Try out the filter- give it a good clean including impeller if it has one. Shove in new filter pads.
plant up tank before adding a lot of water. remember plants need some nutrients. So if doing a fishless cycle you may want to wait a bit before adding plants- ie until you have fish.
If doing a cycle with fish use Seachem Prime and Seachem Stability or Biospira.
Good Luck!


----------



## Drakorah84 (Oct 29, 2008)

Thanks for the info, I'll look into the cycling. Always appreciate more advice : )


----------



## Drakorah84 (Oct 29, 2008)

Also, any ideas on cleaning the air/bubble tubing? Just before I shut the tank down, it wasn't producing many bubbles, but it's made of "foam" type material. Not sure how to clean it.
Also, with the filter, due to hard tubing, I am unable to clean the pipes out, which is where the clogging was taking place, are replacement pipes available? Otherwise the filter worked fine


----------



## emc7 (Jul 23, 2005)

Most newer filters have replacement part availible online. Search for the model no. and manufacturer. It may or may not be worth replacing the whole filter. You can also try a long, round brush. Petsites sell them for cleaning filters, they are the same as the ones sold for cleaning musical instruments.


----------



## Drakorah84 (Oct 29, 2008)

I have brushes, but they wont go around the corners of the pipe, two 90degree corners, so one section (between these corners) cant get cleaned. 
The corners dont come apart.


----------



## emc7 (Jul 23, 2005)

Whats in them? If its plants/algae, you could soak in bleach-water. If its hard water deposits, you could soak in vinegar.


----------



## Drakorah84 (Oct 29, 2008)

Thanks emc7, I never thought of that. But when my tank is running though, I wouldn't want bleach to get in the water right? Plus, I think it might be a bit of both.


----------



## Drakorah84 (Oct 29, 2008)

Also, there is scummy buildup all over the tank lid, inside and out. What is the best way to get rid of that?


----------



## emc7 (Jul 23, 2005)

Bleach is indeed something you don't want in a tank.

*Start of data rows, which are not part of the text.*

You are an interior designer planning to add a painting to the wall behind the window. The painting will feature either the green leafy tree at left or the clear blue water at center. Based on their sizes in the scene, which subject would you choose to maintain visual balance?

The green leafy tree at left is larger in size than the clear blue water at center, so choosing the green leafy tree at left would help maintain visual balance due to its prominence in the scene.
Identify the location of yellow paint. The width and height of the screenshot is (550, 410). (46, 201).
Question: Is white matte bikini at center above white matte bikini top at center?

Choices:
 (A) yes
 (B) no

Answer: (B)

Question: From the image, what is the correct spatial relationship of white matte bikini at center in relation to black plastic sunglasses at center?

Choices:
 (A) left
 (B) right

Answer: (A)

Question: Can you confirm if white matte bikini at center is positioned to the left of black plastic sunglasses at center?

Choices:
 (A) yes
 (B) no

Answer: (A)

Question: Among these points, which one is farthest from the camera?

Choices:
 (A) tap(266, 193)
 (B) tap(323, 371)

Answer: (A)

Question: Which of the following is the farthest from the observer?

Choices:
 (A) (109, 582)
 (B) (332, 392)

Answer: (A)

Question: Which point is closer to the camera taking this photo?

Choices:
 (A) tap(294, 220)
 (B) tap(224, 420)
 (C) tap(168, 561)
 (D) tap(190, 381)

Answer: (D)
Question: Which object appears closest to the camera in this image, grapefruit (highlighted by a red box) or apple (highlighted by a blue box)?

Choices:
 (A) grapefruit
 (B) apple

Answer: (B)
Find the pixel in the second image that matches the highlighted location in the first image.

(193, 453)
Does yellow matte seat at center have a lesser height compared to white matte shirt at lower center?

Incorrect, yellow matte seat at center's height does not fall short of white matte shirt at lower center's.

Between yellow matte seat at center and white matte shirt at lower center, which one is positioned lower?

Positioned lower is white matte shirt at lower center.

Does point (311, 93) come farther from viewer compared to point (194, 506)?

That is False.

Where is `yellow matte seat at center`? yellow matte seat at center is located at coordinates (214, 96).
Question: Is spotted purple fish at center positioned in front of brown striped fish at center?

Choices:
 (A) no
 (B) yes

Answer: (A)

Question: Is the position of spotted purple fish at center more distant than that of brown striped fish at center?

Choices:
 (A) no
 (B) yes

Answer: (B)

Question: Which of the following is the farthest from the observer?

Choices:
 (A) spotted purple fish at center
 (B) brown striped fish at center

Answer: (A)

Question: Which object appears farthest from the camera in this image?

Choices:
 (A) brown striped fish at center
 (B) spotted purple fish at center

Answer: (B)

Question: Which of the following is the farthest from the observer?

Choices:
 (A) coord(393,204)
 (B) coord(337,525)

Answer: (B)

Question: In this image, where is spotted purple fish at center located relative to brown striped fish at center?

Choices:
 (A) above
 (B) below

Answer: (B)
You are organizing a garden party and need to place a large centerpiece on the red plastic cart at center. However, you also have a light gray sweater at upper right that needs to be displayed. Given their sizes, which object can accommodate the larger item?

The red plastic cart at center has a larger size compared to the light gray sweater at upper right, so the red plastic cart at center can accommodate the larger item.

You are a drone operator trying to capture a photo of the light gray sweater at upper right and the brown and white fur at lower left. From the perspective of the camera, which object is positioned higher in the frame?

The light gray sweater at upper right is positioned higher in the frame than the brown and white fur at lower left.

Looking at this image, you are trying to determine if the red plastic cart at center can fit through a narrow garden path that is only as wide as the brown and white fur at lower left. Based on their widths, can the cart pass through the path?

Bleach evaporates if you let (what you bleached) dry completely. Bleach is also susceptible to dechlorinator, so if you ever need to "disinfect" anything for an aquarium, bleach is one of the safest alternatives (boiling is another). Bleach will also show up on pH & chlorine test kits, so you tell if you've rinsed it all off. 

Take the lid to the sink, spray it with a blend of vinegar and water, let it sit a while and then scrub off the gunk.


----------



## Drakorah84 (Oct 29, 2008)

Thank you emc7, you have been a great help. My gravel, decorations, etc are soaking in a bath of hot water and bleach as we speak. How long should I soak them for? With the actual filter casing, will that vinegar/water spray work with it as well as the hood? (I cant soak it because of the cords, obviously) And how much vinegar to how much water?
btw, I'm new to this forum, (obviously lol) thanks for helping me so much. Friends?


----------



## emc7 (Jul 23, 2005)

A few hours is usually enough, but overnight is safe.


----------